### [Task requirements]
Please set down, exactly as written, the line containing "трафик в магазинах, научиться" and every line after it through the end of the records.

[Dataset records]
▬▬▬

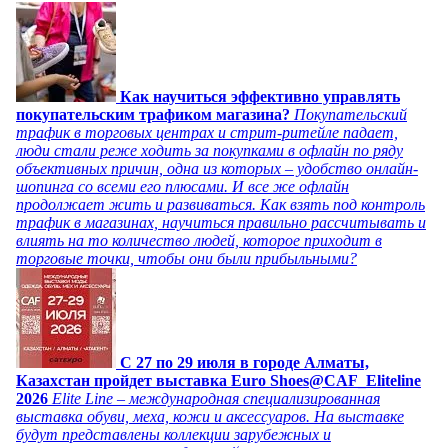
Как научиться эффективно управлять
покупательским трафиком магазина?
Покупательский
трафик в торговых центрах и стрит-ритейле падает,
люди стали реже ходить за покупками в офлайн по ряду
объективных причин, одна из которых – удобство онлайн-
шопинга со всеми его плюсами. И все же офлайн
продолжает жить и развиваться. Как взять под контроль
трафик в магазинах, научиться правильно рассчитывать и
влиять на то количество людей, которое приходит в
торговые точки, чтобы они были прибыльными?
C 27 по 29 июля в городе Алматы,
Казахстан пройдет выставка Euro Shoes@CAF_Eliteline
2026
Elite Line – международная специализированная
выставка обуви, меха, кожи и аксессуаров. На выставке
будут представлены коллекции зарубежных и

▬▬▬

### [Reply]
трафик в магазинах, научиться правильно рассчитывать и
влиять на то количество людей, которое приходит в
торговые точки, чтобы они были прибыльными?
C 27 по 29 июля в городе Алматы,
Казахстан пройдет выставка Euro Shoes@CAF_Eliteline
2026
Elite Line – международная специализированная
выставка обуви, меха, кожи и аксессуаров. На выставке
будут представлены коллекции зарубежных и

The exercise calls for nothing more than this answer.